One of the recent candidates for “Railway pub dog”, Roxy is almost always seen standing, here or (if it’s cold) by the fire. Sitting and lying down are just things other dogs do. She is a patient creature, but I guess that’s a requirement for all candidate pub dogs. The leash is purely symbolic.
For the first three weeks of this semester I have been giving some classes in the Chemistry building, where resides this interesting display: I’m sure you realise what is going on here. As today was the last of these three classes, and I may never come back in here again, I thought I would capture it while I had the chance. They have omitted to include examples of the radioactive elements, but that’s probably a good thing.
22/02/2022 was today’s date, and a Twosday too: so Radon, to bottom right, perhaps is the most representative of these.
Before 2020 I never minded doing online teaching, because it offered variety, and was not the only game in town. But there are limits, and I probably reached mine about this time last year. Fortunately, a sense of Real Normal has largely returned. This particular class was always designed to be an online session — when it works, use it, when not, get face-to-face. Steve, one of my PhD students, peeks his face out from his virtual cell.
And still it rains, seemingly without end. The water race at the end of the old millpond in the woods is only rarely filled, and when it is it’s a sign we are once again in the ‘cross fingers and hope’ approach to flood defence. But the town stayed above water — today at least.
Wales is the nearest bit of the world to my house that is not England. All the same, thanks to its particularly pervasive Covidnoia, it has only appeared three times on the blog in the last two years. One of these was as the background of the shot I took from the Wirral in January, and I think, in turn, that spot is the hill in the distance here. Connah’s Quay — which is where this shot was taken from — is a rather sad-looking place, oppressed as many electrical pylons as I’ve seen anywhere: shuttered up and closed down. The bridge rejects it too, taking people past it, not through it.
I’m not a fan of cars exactly, whether as objects in their own right or as subjects for photography. Actually I think they mostly get in the way. But I waive this concern for any car from about 1970 or earlier, like this Morris Minor which decorated the marina in Hebden this afternoon.
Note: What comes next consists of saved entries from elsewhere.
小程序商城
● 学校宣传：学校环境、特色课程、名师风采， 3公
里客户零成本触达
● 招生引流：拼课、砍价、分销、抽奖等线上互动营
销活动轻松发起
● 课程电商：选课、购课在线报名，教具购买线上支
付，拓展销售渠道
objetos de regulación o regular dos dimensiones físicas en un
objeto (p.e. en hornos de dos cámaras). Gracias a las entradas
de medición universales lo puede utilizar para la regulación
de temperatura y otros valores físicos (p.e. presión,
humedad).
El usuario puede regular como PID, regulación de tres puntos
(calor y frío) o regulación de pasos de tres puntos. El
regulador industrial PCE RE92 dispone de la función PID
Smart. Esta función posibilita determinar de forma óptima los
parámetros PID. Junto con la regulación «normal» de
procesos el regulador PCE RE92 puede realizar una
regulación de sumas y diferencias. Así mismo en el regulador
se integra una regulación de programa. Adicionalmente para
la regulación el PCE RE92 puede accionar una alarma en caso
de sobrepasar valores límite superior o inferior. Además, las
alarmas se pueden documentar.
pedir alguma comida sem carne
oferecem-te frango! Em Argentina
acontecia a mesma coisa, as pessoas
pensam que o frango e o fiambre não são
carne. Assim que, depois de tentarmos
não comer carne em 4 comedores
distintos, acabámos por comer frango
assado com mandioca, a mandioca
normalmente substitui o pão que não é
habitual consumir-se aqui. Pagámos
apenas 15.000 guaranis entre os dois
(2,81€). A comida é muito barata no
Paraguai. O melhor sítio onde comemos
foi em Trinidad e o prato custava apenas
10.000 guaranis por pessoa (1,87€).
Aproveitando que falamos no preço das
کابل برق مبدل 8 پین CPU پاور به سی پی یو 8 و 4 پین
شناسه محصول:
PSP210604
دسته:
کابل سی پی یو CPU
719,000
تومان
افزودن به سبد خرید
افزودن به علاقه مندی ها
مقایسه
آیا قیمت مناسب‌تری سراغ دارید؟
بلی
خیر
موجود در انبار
As this photo shows, it was kind of wet here today. But it was not the supposed weather Apocalypse, the ‘worst storm for decades’ if you listen to the UK media. A classic case today of how London-centric it all is. This very spot was under seven feet of water on Boxing Day 2015 for example, and on three other occasions since this blog has been running. Check the facts. Nevertheless I was still told (once again) to ‘stay at home’ and that should I disobey this order, the public services would not be responsible for my safety or well-being.
Next week will mark ten and a half years that I have been doing this. In that time people have come and gone: at least two friends who have appeared on here at some point have died in the last 12 months. But new faces arrive in turn. I haven’t known these two as long as some others but now it’s Mark and Yathi’s turn to debut on here.
Umbra in Latin means ‘shade’, a sign that the umbrella was originally designed to protect against the sun. But this was not the application required in Hebden Bridge this afternoon. I believe this outrage against good weather can officially be termed ‘Storm Dudley’.
Another train shot, though this is a portrait of a person rather than a locomotive. Somehow yesterday’s loco just seemed much happier to be where it was. Then again, I sympathise: when is 7am on a Tuesday morning in February a time of vim and vigour?
What goes down South, must come back up North again (at least, unless one wants to be paying hotel bills for an excessive length of time). I don’t know where this train was going, but I was on the 10:30 back to Leeds, and then home.